A Health Unto His Majesty
Page 8
‘It depends on whom they love,’ said the King. ‘Themselves or others.’
‘Do you suggest that I think overmuch of myself?’
‘Dearest Barbara, none could help loving you beyond all others – so how could you yourself help it?’
‘It amuses you to tease me. Now tell me that you will not let this Portuguese woman come between us.’
She put her arms about his neck; she lifted her eyes to his; they were wet with tears. Barbara was a clever actress and, even though he knew this, her tears could always move him. Barbara tender was almost a stranger.
He said: ‘There is only one, Barbara, who could prevent my loving you.’
‘And who is that?’
‘Yourself.’
‘Ah! So I have let my feelings run away with me, have I? How easy it is for some to be calm and serene . . . They do not love. They do not care. But when emotions such as mine are involved . . .’ She threw back her head and laughed suddenly. ‘But what matters it! You have come to see me. We are here together . . . This night we may be together, so let the devil take the rest of my life . . . I still have this night!’
Thus she could change from tearful reproaches to urgent passion; always unaccountable, always Barbara.
Nothing should alter his relationship with her. He assured her of that. ‘Not a hundred Portuguese women who brought me ten million pounds, twenty foreign towns and all the riches of the Indies.’
*
That year passed pleasantly for Charles. There was business to be conducted, affairs of state to be attended to, there was sauntering in the Park, bowls and tennis; there was racing, sailing and all the pleasures that a King could enjoy who was full of health and vigour.
He had made inquiries of Portugal. He had written letters to Catherine of Braganza, charming letters which reflected his own personality, the letters of a lover into which he was able to infuse the illusion that the marriage which was to take place was not as one arranged by their two countries but based on pure love.
By the end of the year Barbara was pregnant again. She was exultant.
‘I am glad!’ she cried. ‘I would have the whole world know that I bear your royal child. This time there shall be no doubts. Charles, if you doubt this one to be yours, I’ll not have it, I swear. I’ll find some means of destroying it ere it is born . . . If that fails, I’ll strangle it at birth.’
The King soothed her. The child was his. He was as sure of that as she was.
‘Then what will you do to prove it? How long shall I remain plain Barbara Palmer?’

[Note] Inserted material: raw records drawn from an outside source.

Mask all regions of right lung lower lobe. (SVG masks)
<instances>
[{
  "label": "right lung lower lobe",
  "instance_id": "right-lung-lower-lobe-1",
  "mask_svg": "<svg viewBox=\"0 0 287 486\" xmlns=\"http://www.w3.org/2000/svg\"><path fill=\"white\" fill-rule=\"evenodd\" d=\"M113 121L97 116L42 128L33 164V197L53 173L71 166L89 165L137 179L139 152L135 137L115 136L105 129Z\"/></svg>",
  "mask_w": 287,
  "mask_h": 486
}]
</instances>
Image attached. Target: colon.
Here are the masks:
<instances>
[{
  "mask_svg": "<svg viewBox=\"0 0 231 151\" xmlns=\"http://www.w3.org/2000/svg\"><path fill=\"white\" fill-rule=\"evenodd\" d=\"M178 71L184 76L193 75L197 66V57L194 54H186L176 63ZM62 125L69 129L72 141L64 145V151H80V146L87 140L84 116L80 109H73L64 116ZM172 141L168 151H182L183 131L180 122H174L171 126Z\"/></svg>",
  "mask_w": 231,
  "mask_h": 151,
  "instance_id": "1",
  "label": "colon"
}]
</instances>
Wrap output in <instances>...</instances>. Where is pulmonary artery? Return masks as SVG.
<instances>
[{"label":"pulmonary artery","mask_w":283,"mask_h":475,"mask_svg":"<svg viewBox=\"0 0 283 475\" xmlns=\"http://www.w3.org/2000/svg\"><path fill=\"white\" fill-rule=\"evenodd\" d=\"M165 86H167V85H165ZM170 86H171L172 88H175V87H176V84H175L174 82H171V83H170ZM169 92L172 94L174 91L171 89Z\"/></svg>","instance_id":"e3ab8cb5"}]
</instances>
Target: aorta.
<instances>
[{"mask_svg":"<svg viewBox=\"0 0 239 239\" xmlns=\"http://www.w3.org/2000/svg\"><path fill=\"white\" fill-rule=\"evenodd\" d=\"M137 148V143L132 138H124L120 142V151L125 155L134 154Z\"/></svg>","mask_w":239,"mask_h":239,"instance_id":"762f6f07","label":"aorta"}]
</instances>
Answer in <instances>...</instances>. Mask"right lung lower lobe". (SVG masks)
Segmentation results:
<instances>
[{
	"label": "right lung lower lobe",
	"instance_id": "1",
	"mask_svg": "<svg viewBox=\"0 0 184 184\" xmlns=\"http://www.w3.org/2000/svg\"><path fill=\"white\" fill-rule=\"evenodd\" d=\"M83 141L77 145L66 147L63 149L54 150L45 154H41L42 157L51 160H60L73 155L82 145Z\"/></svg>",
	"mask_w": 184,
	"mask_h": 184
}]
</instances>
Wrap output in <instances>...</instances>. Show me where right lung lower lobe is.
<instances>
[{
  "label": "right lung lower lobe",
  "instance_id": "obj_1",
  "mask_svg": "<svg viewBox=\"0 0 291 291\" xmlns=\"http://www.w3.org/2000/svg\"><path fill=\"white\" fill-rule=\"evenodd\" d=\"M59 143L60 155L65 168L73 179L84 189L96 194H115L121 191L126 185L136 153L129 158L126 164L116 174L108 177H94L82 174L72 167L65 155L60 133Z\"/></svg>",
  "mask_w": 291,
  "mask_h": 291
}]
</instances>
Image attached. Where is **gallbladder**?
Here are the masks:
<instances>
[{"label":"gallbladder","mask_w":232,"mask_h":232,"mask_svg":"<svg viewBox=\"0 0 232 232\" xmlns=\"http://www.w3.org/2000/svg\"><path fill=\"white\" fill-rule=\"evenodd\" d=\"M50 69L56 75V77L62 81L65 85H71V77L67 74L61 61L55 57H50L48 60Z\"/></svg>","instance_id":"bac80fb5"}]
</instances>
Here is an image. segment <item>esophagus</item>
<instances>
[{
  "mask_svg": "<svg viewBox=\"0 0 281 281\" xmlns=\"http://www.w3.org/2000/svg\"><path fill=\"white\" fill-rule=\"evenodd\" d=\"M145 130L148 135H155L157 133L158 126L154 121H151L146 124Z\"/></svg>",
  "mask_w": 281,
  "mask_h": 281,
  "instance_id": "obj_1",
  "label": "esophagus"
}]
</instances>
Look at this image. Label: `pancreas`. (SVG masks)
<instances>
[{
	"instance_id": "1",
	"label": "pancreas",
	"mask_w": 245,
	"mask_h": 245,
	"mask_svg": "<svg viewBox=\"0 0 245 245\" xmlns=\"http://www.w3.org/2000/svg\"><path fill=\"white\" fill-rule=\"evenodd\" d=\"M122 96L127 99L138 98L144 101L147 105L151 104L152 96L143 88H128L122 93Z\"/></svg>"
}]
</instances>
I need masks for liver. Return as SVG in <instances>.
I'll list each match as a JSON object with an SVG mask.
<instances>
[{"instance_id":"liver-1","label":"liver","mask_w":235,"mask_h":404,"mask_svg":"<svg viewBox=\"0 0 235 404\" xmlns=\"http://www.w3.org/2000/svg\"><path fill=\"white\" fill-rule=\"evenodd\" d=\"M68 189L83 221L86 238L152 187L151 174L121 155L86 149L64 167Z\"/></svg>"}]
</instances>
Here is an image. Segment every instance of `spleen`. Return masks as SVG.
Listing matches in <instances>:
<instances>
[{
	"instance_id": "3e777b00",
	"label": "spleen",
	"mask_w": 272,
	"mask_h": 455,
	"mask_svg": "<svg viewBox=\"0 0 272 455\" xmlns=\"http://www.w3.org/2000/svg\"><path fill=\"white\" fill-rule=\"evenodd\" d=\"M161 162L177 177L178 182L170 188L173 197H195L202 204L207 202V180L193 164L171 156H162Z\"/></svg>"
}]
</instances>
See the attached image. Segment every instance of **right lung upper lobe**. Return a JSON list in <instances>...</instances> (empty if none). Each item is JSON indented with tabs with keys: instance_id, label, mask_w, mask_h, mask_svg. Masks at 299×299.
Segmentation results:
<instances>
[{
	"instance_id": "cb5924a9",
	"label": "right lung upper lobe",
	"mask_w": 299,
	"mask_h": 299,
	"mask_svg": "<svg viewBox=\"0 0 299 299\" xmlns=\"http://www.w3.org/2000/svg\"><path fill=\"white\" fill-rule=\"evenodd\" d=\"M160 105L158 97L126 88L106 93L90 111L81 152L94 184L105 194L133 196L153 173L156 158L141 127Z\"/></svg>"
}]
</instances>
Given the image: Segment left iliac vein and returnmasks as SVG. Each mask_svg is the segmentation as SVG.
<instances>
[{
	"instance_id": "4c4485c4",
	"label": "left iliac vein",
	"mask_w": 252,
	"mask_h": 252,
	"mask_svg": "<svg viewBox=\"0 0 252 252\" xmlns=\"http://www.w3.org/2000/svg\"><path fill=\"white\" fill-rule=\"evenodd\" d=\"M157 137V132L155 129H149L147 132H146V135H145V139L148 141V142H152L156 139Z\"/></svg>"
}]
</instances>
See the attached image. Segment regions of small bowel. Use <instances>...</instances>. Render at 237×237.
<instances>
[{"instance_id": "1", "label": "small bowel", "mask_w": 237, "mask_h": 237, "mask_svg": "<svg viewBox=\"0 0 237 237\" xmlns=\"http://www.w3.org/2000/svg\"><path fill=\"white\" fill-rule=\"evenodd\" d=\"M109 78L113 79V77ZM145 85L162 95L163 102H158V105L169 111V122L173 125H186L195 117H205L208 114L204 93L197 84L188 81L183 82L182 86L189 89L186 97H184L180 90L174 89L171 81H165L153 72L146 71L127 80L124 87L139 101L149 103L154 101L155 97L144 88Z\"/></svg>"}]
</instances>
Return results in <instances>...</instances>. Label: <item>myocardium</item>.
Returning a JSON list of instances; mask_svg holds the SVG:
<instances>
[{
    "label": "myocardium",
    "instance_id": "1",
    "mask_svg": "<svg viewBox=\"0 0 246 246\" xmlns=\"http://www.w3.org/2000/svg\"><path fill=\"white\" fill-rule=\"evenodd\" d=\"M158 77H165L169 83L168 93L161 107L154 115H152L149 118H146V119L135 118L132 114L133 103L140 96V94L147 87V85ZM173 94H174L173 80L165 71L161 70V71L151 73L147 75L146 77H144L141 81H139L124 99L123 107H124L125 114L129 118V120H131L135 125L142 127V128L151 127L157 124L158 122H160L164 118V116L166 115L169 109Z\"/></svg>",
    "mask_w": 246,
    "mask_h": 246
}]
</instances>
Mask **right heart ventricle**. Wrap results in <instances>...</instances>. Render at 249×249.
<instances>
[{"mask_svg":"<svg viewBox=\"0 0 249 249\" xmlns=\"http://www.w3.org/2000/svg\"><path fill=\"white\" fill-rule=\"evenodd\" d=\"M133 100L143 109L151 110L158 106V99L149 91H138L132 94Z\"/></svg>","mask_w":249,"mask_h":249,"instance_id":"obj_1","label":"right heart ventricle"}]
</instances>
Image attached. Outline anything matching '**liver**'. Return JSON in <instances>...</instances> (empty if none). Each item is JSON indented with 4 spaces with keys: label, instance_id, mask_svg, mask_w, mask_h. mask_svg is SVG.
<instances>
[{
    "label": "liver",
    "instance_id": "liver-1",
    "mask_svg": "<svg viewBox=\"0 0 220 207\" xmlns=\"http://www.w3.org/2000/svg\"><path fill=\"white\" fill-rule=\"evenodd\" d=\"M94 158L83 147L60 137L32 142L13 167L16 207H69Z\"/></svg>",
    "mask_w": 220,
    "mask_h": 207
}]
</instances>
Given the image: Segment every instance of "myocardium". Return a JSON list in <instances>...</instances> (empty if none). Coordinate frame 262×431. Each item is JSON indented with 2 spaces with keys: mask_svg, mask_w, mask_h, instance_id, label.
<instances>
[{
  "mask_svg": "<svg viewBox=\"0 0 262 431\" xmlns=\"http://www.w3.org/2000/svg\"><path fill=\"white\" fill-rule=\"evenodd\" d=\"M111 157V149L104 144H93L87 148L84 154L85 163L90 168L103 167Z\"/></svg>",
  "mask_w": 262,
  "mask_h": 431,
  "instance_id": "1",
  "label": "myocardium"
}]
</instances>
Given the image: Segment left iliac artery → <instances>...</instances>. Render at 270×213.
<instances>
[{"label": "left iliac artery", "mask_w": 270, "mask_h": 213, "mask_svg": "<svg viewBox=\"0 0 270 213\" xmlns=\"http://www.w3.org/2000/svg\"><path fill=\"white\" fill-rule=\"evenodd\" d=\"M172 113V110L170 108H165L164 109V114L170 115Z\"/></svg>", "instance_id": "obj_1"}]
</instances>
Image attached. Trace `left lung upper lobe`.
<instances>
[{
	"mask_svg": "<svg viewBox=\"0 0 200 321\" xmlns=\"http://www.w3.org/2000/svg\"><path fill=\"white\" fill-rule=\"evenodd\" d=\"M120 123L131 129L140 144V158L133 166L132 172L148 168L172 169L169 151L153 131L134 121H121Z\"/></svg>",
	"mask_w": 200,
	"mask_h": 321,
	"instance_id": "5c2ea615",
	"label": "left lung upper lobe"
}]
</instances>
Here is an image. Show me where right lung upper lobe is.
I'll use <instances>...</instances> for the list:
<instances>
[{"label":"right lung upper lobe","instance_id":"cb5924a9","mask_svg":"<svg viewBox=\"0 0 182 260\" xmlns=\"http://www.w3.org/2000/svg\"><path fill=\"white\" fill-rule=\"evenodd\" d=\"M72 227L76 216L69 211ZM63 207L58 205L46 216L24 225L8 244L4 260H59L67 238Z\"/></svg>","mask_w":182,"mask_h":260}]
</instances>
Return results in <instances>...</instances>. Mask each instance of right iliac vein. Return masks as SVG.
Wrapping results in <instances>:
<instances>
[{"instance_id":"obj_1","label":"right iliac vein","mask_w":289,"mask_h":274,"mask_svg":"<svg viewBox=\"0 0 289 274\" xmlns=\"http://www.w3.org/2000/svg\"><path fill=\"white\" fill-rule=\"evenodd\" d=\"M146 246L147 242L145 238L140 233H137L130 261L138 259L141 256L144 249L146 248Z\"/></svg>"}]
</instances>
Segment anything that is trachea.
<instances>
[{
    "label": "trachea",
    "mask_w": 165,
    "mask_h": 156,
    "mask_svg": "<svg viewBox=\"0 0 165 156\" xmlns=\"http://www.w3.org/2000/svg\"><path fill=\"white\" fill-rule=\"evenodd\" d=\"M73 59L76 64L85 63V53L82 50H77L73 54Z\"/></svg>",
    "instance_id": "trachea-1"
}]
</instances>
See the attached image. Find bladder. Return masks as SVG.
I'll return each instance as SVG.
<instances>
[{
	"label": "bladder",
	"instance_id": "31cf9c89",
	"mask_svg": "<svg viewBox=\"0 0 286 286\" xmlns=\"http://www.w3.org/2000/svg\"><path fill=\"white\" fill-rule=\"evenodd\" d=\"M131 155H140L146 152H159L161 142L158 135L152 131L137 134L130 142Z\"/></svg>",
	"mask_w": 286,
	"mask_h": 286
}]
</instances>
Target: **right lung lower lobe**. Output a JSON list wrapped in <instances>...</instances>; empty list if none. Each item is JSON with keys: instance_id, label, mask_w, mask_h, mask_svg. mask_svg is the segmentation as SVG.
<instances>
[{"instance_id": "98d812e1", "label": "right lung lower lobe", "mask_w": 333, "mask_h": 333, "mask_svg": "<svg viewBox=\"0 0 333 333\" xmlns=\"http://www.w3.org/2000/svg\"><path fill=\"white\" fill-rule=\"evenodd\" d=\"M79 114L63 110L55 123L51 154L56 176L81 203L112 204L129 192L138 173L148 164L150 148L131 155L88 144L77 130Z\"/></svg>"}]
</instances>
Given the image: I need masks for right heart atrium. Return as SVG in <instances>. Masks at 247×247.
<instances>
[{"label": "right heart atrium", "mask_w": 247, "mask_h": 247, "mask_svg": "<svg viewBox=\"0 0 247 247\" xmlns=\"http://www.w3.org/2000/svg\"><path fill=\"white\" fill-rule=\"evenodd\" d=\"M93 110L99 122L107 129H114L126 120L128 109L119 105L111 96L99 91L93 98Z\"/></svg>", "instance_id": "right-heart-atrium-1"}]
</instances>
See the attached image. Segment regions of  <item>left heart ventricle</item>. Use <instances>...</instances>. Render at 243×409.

It was more than a hint, and the King was not slow to act. It seemed only fair to him that Roger Palmer should be rewarded for his complaisancy.
It was during that autumn that Charles wrote to his Secretary of State: ‘Prepare a warrant for Mr Roger Palmer to be Baron of Limerick and Earl of Castlemaine, these titles to go to the heirs of his body gotten on Barbara Palmer, who is now his wife.’
Barbara was delighted when she heard she was to be the Countess of Castlemaine.
*
She could not rest until she had sought out Roger.
She flung the news at him like a gauntlet.
‘Now you see what marriage with me has brought you!’
‘I know what marriage with you has brought me.’
‘Come, Roger, why do you not rejoice in your good fortune? How many women are there in the world who can bring an earldom to their husbands?’
‘I had rather you remained plain Barbara Palmer.’
‘Are you mad? I, plain Barbara Palmer! You fool! I see I work in vain to bring honour to you.’
‘It is so easy . . . so natural for you to bring dishonour on all those connected with you.’
‘You sicken me.’
‘As your conduct does me.’
‘Roger Palmer, I despise you. You stand there, so sanctimonious . . . such a hypocrite. Do you think I see not the lust in your eyes? Why, I have only to beckon you and you’d be panting for me . . . dishonour or not . . . You fool! Why should you not share in the honours and riches I can bring to us? Do not think that this is all I shall have. Nay! This is but the beginning.’
‘Barbara,’ he said, ‘be not too sure. There will be a Queen of England on the throne ere long. Then it may be that the King will be engaged elsewhere and may not come a-supping with you night after night.’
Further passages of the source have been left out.